Staff and Tenants Visit NYC City Hall to Rally for Supportive Housing

Supportive housing ends homelessness!  Geffner House staff members joined City Council Member Annabel Palma at a City Hall rally on March 18 to urge restoration of social service funding slashed in the Mayor’s proposed budget for FY 2014.

Clinical Director Amy DeFilippi (lower left) gave her first-hand account of how case managers help tenants regain health and stay out of shelters, prisons, and emergency rooms.  Her work experience is backed up by a 2010 HASA study that found that on-site case managers reduced emergency room visits by 90% and resulted in savings of $80,000 in acute care PER person per year.

In Amy’s own words:

The right to housing and the right to healthcare are necessary, together, to end homelessness in New York.  Homelessness and poor health are locked in a cycle of cause and effect.  Poor health puts one at risk for homelessness, as it is estimated that one half of the personal bankruptcy cases in the US are caused by health problems.  Many of these people, particularly those with mental health and substance abuse problems, end up in the costly shelter system and flood our emergency rooms with needs better served by primary care physicians.  

Supportive housing works to end the cycle of homelessness for our city’s neediest people.  It is a permanent solution to homelessness that links people with mental illnesses, substance abuse issues, HIV/AIDS to cost affective, affordable and stable homes.   With on-site case management and a full time clinical staff, tenants have the support they need to address their ongoing health, mental health, and addiction issues. 

I am the Clinical Director Project Renewal’s Geffner House, a 307 unit SRO, or Single Room Occupancy, in Times Square.  A large percentage of our clients are from HASA.  In New York City alone there are 4,500 tenants with HIV/AIDS living in supportive housing.  I have been working as a supervisor and case manager for several years and in this time I have seen the work that on-site case management does to stabilize people which limits their recidivism into the shelter system, prison, and emergency rooms. 

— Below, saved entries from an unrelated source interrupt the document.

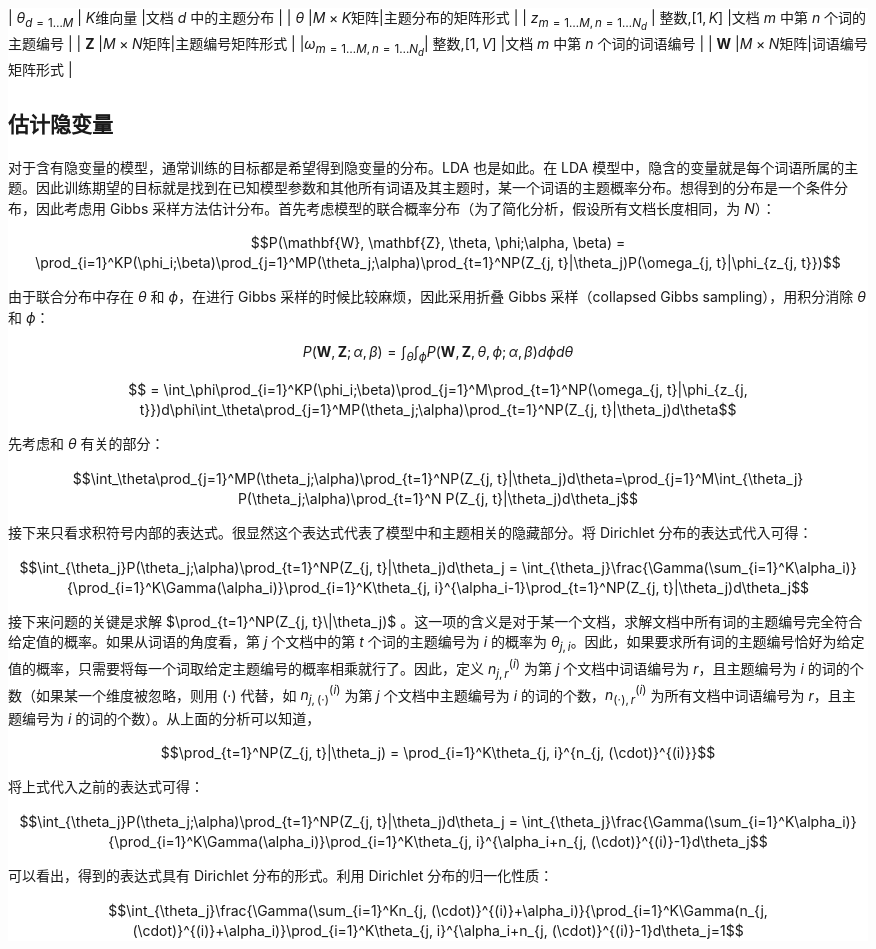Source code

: |      $\theta_{d=1\dots M}$         |   $K$维向量   |文档 $d$ 中的主题分布                                                  |
|             $\theta$               |$M\times K$矩阵|主题分布的矩阵形式                                                     |
|   $z_{m=1\dots M,n = 1\dots N_d}$  | 整数,$[1, K]$ |文档 $m$ 中第 $n$ 个词的主题编号                                        |
|           $\mathbf{Z}$             |$M\times N$矩阵|主题编号矩阵形式                                                       |
|$\omega_{m=1\dots M,n = 1\dots N_d}$| 整数,$[1, V]$ |文档 $m$ 中第 $n$ 个词的词语编号                                        |
|           $\mathbf{W}$             |$M\times N$矩阵|词语编号矩阵形式                                                       |

## 估计隐变量

对于含有隐变量的模型，通常训练的目标都是希望得到隐变量的分布。LDA 也是如此。在 LDA 模型中，隐含的变量就是每个词语所属的主题。因此训练期望的目标就是找到在已知模型参数和其他所有词语及其主题时，某一个词语的主题概率分布。想得到的分布是一个条件分布，因此考虑用 Gibbs 采样方法估计分布。首先考虑模型的联合概率分布（为了简化分析，假设所有文档长度相同，为 $N$）：

$$P(\mathbf{W}, \mathbf{Z}, \theta, \phi;\alpha, \beta) = \prod_{i=1}^KP(\phi_i;\beta)\prod_{j=1}^MP(\theta_j;\alpha)\prod_{t=1}^NP(Z_{j, t}|\theta_j)P(\omega_{j, t}|\phi_{z_{j, t}})$$

由于联合分布中存在 $\theta$ 和 $\phi$，在进行 Gibbs 采样的时候比较麻烦，因此采用折叠 Gibbs 采样（collapsed Gibbs sampling），用积分消除 $\theta$ 和 $\phi$：

$$P(\mathbf{W}, \mathbf{Z};\alpha, \beta) = \int_\theta\int_\phi P(\mathbf{W}, \mathbf{Z}, \theta, \phi;\alpha, \beta)d\phi d\theta$$

$$ = \int_\phi\prod_{i=1}^KP(\phi_i;\beta)\prod_{j=1}^M\prod_{t=1}^NP(\omega_{j, t}|\phi_{z_{j, t}})d\phi\int_\theta\prod_{j=1}^MP(\theta_j;\alpha)\prod_{t=1}^NP(Z_{j, t}|\theta_j)d\theta$$

先考虑和 $\theta$ 有关的部分：

$$\int_\theta\prod_{j=1}^MP(\theta_j;\alpha)\prod_{t=1}^NP(Z_{j, t}|\theta_j)d\theta=\prod_{j=1}^M\int_{\theta_j} P(\theta_j;\alpha)\prod_{t=1}^N P(Z_{j, t}|\theta_j)d\theta_j$$

接下来只看求积符号内部的表达式。很显然这个表达式代表了模型中和主题相关的隐藏部分。将 Dirichlet 分布的表达式代入可得：

$$\int_{\theta_j}P(\theta_j;\alpha)\prod_{t=1}^NP(Z_{j, t}|\theta_j)d\theta_j = \int_{\theta_j}\frac{\Gamma(\sum_{i=1}^K\alpha_i)}{\prod_{i=1}^K\Gamma(\alpha_i)}\prod_{i=1}^K\theta_{j, i}^{\alpha_i-1}\prod_{t=1}^NP(Z_{j, t}|\theta_j)d\theta_j$$

接下来问题的关键是求解 $\prod_{t=1}^NP(Z_{j, t}\|\theta_j)$ 。这一项的含义是对于某一个文档，求解文档中所有词的主题编号完全符合给定值的概率。如果从词语的角度看，第 $j$ 个文档中的第 $t$ 个词的主题编号为 $i$ 的概率为 $\theta_{j, i}$。因此，如果要求所有词的主题编号恰好为给定值的概率，只需要将每一个词取给定主题编号的概率相乘就行了。因此，定义 $n_{j, r}^{(i)}$ 为第 $j$ 个文档中词语编号为 $r$，且主题编号为 $i$ 的词的个数（如果某一个维度被忽略，则用 $(\cdot)$ 代替，如 $n_{j, (\cdot)}^{(i)}$ 为第 $j$ 个文档中主题编号为 $i$ 的词的个数，$n_{(\cdot), r}^{(i)}$ 为所有文档中词语编号为 $r$，且主题编号为 $i$ 的词的个数）。从上面的分析可以知道，

$$\prod_{t=1}^NP(Z_{j, t}|\theta_j) = \prod_{i=1}^K\theta_{j, i}^{n_{j, (\cdot)}^{(i)}}$$

将上式代入之前的表达式可得：

$$\int_{\theta_j}P(\theta_j;\alpha)\prod_{t=1}^NP(Z_{j, t}|\theta_j)d\theta_j = \int_{\theta_j}\frac{\Gamma(\sum_{i=1}^K\alpha_i)}{\prod_{i=1}^K\Gamma(\alpha_i)}\prod_{i=1}^K\theta_{j, i}^{\alpha_i+n_{j, (\cdot)}^{(i)}-1}d\theta_j$$

可以看出，得到的表达式具有 Dirichlet 分布的形式。利用 Dirichlet 分布的归一化性质：

$$\int_{\theta_j}\frac{\Gamma(\sum_{i=1}^Kn_{j, (\cdot)}^{(i)}+\alpha_i)}{\prod_{i=1}^K\Gamma(n_{j, (\cdot)}^{(i)}+\alpha_i)}\prod_{i=1}^K\theta_{j, i}^{\alpha_i+n_{j, (\cdot)}^{(i)}-1}d\theta_j=1$$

In working with one of my clients I have witnessed his four yearly inpatient psychiatric hospitalizations dwindle to two years without any inpatient visits.  With my support he has found the right mental health providers to stabilize him psychiatrically, and I have provided him with the consistent reminders necessary to take all of his medications daily.  He has now developed a healthy routine that he did not feel was possible from his many years of being street homeless.  With my support and encouragement he has established consistent medical services.  The stability in his health has given him the courage to battle his 45 year substance abuse and dependence problems.  I am happy to say that he is now one year sober and counting.  He attributes this to the daily support and encouragement our consistent therapeutic relationship has provided him.  To use his words “you have reminded me that I have something to live for”. 

I have come here today to say that the proposed budget cuts will not save tax-payers money.  Churchill, Truman, Dostoyevsky have all said something along the lines of “A society is indeed measured on how we treat our most vulnerable population”.  If we truly believe this as a society, then these proposed budget cuts are preposterous.   They won’t save our city money, but they will deprive some of our most needy fellow New Yorkers of the much needed services and support required to live an independent life.  

These proposed cuts will not save tax payers money.  In 2010 HASA did an analysis of HASA funded supportive housing sponsored by Harlem United.  They found that the result of on-site case managers reduced emergency room visits by 90%, and nursing home reliance by 54%.  This resulted in a savings of $80,000 dollars in acute care PER person per year.

I am here to thank you for restoring the budget cuts from last year, and to thank the City Council for its ongoing support of HASA programs.  But I am here, for the third year in a row, to ask you to continue to make supportive housing programs a priority for some of our neediest New Yorkers and to restore the proposed budget cuts.